Cut each green or red pepper in half lengthwise and take out the pith and seeds. Spoon mixture into each pepper half and bake in a 350 F oven for 30 minutes or until mixture is golden. If you’d like, sprinkle a bit of low-fat mozzarella, Swiss or cheddar cheese and return to the oven to melt the cheese. One of these pepper halves has a good variety of tasty and healthy ingredients, and the portion size makes it a perfect snack; add a leafy green salad with light vinaigrette for a satisfying meal.
Another approach to weight loss diets is to choose foods that will give your metabolism a kick-start — high-fiber dishes, spicy ingredients and certain herbs are known for their fat-burning potential. While some sauces simply add calories, the green tea and jalapeño in this spicy lemon sauce bring antioxidants and metabolism boosters to any lean protein or side dish.
Spicy Green Tea and Lemon Sauce: Begin with ½ cup of brewed green tea — the stronger the tea, the better for your health.
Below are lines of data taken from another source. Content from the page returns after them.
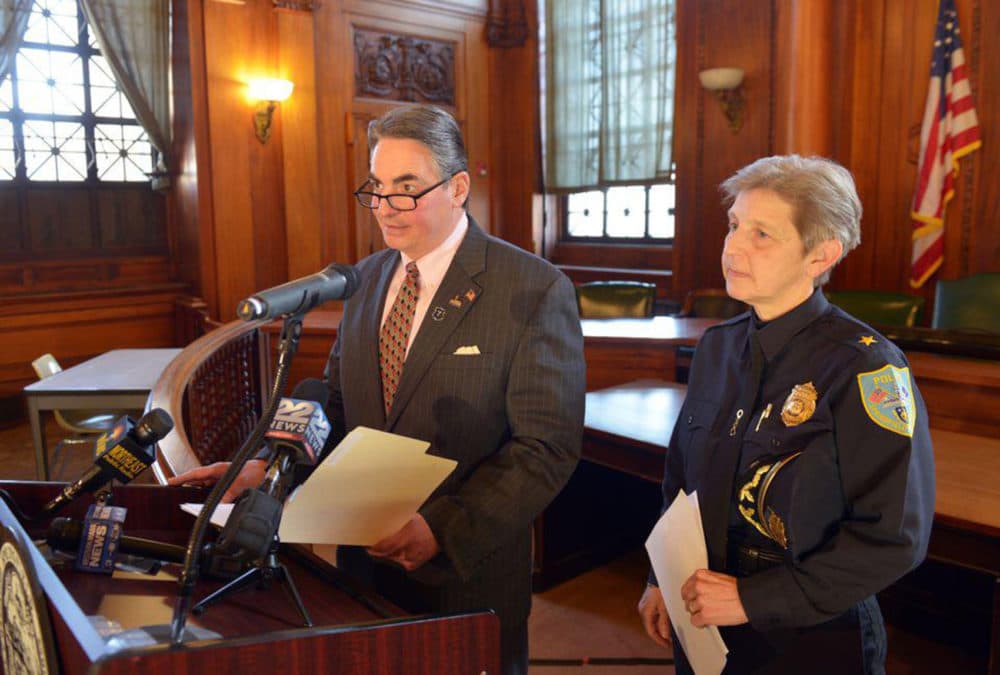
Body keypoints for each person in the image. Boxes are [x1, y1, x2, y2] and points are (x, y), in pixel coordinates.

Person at [170, 104, 585, 675]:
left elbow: (546, 448)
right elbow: (334, 404)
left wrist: (441, 529)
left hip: (464, 570)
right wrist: (265, 469)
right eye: (378, 188)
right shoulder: (365, 280)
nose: (386, 208)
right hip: (360, 565)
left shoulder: (534, 288)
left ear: (458, 186)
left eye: (407, 188)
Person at [637, 155, 935, 674]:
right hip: (704, 616)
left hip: (811, 636)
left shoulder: (866, 367)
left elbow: (893, 539)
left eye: (761, 234)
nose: (733, 246)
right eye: (734, 226)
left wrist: (753, 601)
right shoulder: (717, 347)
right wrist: (659, 575)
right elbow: (682, 479)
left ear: (820, 255)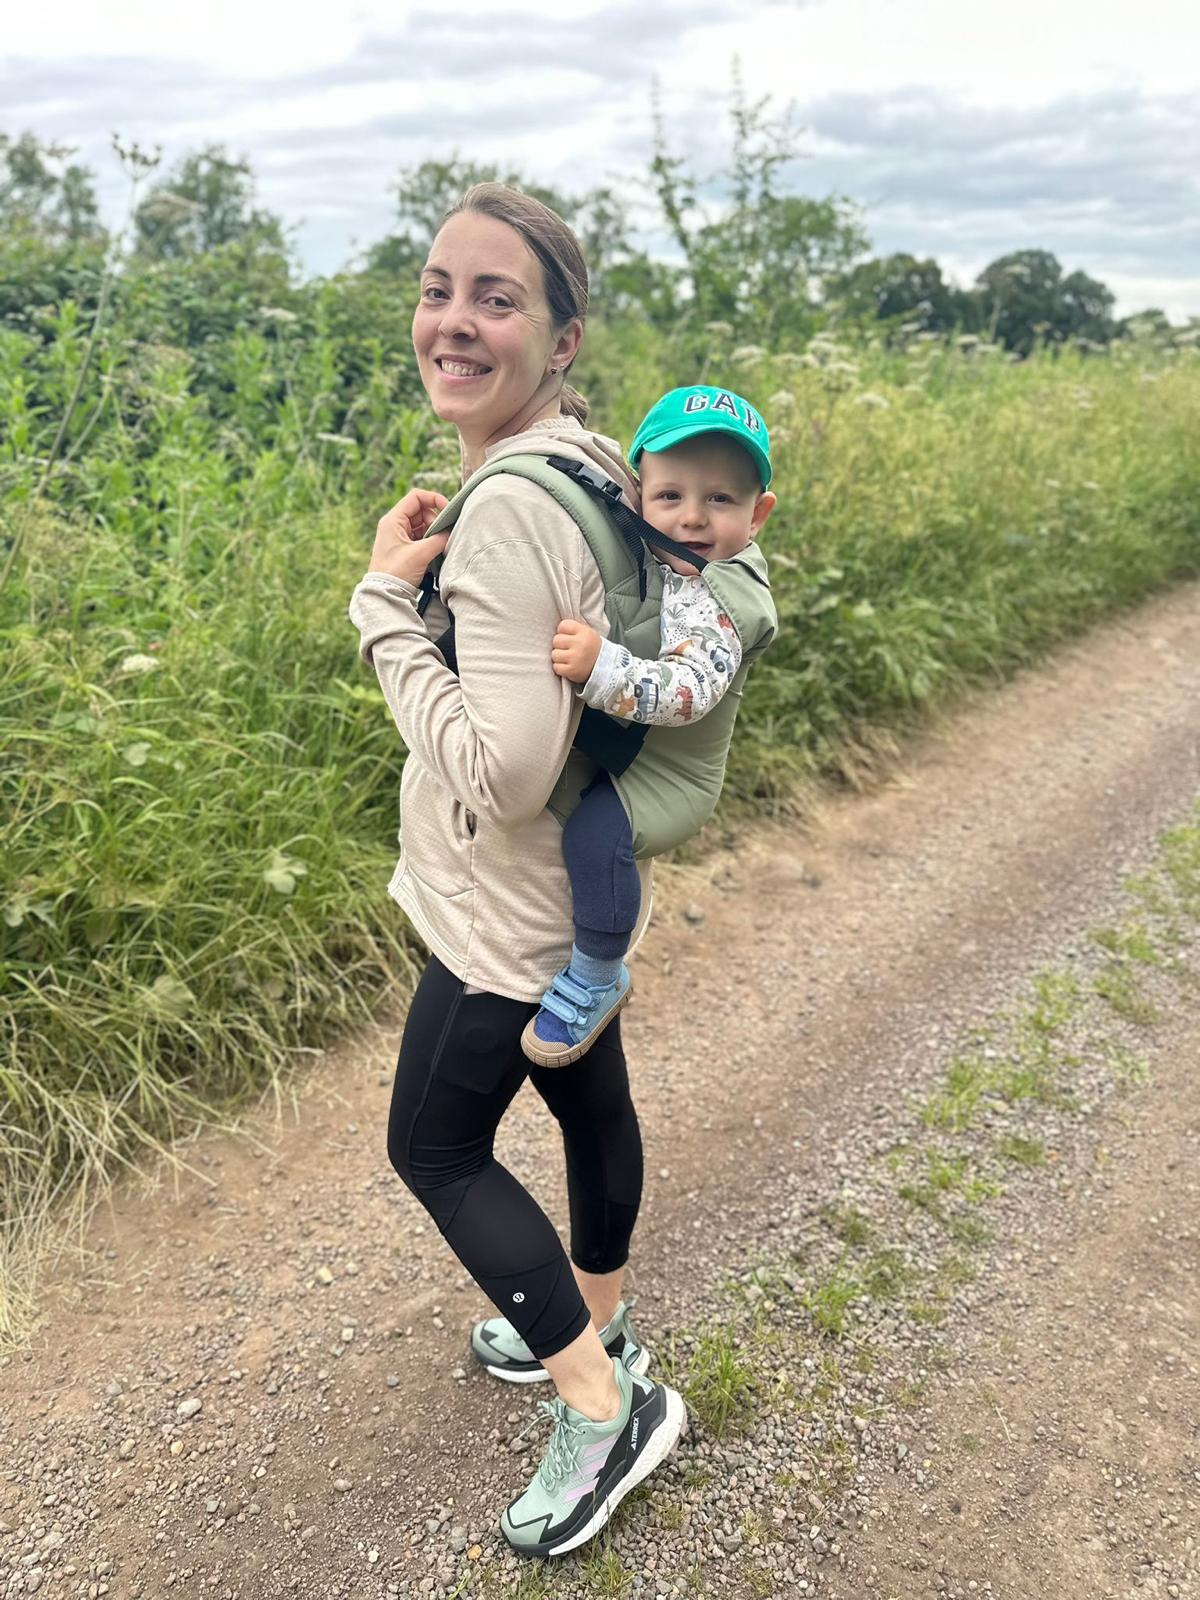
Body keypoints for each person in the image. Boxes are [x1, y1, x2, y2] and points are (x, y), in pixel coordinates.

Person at [347, 182, 688, 1560]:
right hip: (584, 896)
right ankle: (593, 1308)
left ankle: (603, 1408)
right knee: (586, 1098)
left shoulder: (505, 516)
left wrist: (385, 611)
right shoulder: (594, 461)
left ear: (561, 339)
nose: (454, 322)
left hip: (511, 912)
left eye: (497, 299)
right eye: (440, 288)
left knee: (431, 1143)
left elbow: (501, 771)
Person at [522, 385, 776, 1068]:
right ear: (638, 497)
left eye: (720, 500)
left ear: (758, 515)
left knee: (598, 834)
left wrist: (598, 666)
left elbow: (687, 692)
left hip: (672, 776)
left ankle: (598, 975)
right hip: (639, 747)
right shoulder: (674, 560)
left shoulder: (722, 596)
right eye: (671, 496)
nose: (692, 518)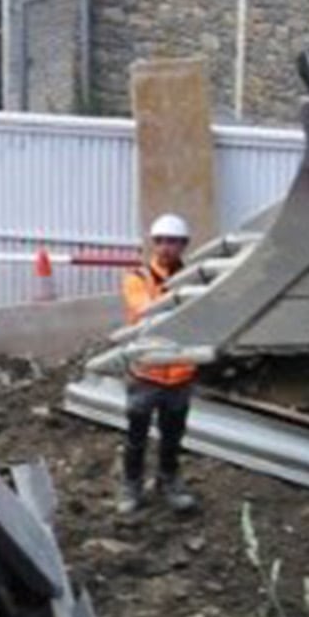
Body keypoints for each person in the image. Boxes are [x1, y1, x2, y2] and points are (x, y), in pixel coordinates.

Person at [116, 211, 199, 518]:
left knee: (173, 436)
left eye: (174, 242)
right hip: (146, 373)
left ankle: (169, 481)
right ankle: (131, 484)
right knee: (136, 437)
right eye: (162, 241)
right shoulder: (137, 278)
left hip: (180, 374)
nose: (167, 247)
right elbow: (145, 311)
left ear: (184, 245)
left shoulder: (194, 278)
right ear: (154, 243)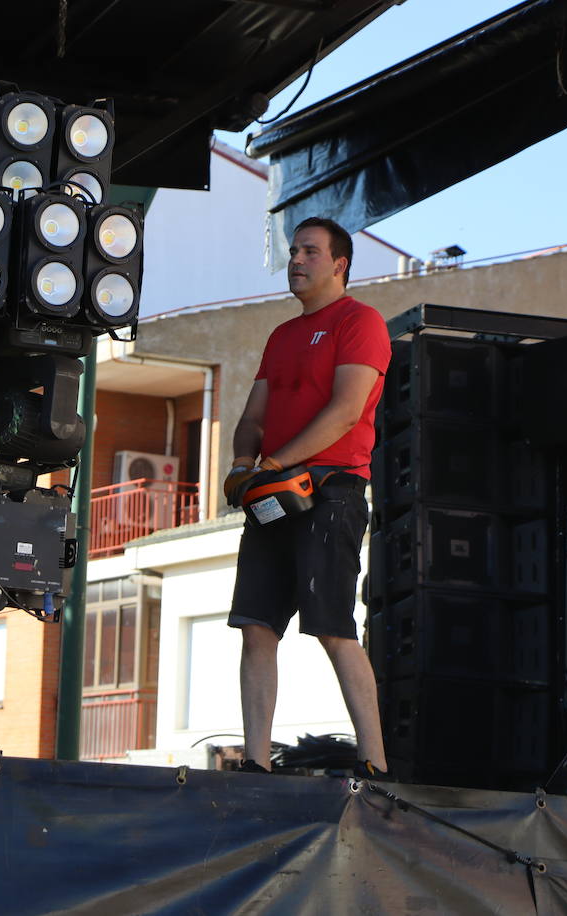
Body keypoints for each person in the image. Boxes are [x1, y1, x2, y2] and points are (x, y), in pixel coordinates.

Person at [223, 216, 391, 778]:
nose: (296, 260)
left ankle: (375, 763)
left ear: (339, 263)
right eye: (293, 251)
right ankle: (255, 760)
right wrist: (243, 465)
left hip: (331, 489)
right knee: (255, 623)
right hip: (273, 490)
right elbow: (252, 417)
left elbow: (346, 411)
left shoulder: (360, 322)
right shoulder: (283, 335)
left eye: (310, 252)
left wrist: (270, 464)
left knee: (332, 625)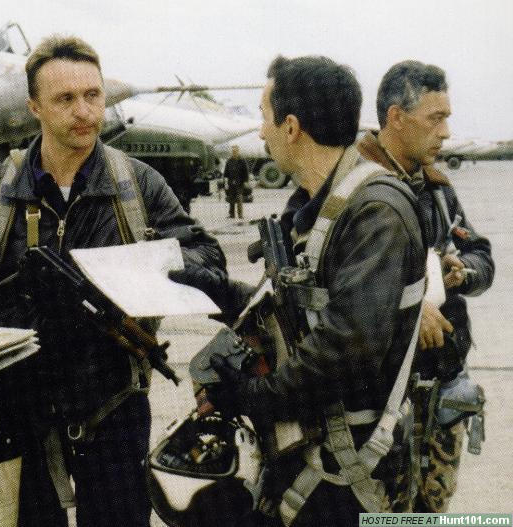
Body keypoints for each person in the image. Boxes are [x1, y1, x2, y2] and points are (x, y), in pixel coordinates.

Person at [0, 35, 228, 527]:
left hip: (112, 409)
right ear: (34, 107)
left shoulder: (138, 186)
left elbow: (207, 258)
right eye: (65, 99)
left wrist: (135, 272)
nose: (84, 112)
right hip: (16, 411)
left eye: (93, 95)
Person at [205, 55, 427, 526]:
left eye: (264, 118)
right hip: (313, 460)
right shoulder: (315, 207)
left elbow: (348, 344)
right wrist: (221, 291)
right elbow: (303, 308)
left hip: (352, 472)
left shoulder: (376, 212)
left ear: (290, 127)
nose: (260, 132)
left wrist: (254, 396)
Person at [357, 60, 494, 512]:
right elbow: (338, 286)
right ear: (396, 117)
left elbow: (481, 255)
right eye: (436, 119)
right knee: (379, 513)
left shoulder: (436, 190)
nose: (446, 132)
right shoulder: (354, 186)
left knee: (430, 510)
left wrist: (462, 271)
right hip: (380, 404)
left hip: (440, 387)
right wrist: (410, 307)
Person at [224, 145, 249, 219]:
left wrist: (245, 181)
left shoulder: (242, 160)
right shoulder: (229, 161)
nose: (234, 152)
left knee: (239, 198)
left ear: (238, 151)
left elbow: (246, 171)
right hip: (231, 182)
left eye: (235, 151)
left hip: (240, 182)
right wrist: (225, 182)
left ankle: (240, 215)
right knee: (231, 199)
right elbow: (226, 172)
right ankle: (231, 214)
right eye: (233, 151)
Add a tablespoon each of honey, lemon juice and canola oil, adjusting each to your own taste. Mince two cloves of garlic and one medium jalapeño pepper and add to liquid mixture along with salt and pepper to taste and a handful of fresh herbs — basil, thyme, parsley and tarragon are all good choices, so go with what you like best or a combination of flavors. Throw all ingredients into a food processor and pulse until well mixed, then use as a dip or topping for fresh steamed vegetables, brown rice and grilled chicken breast.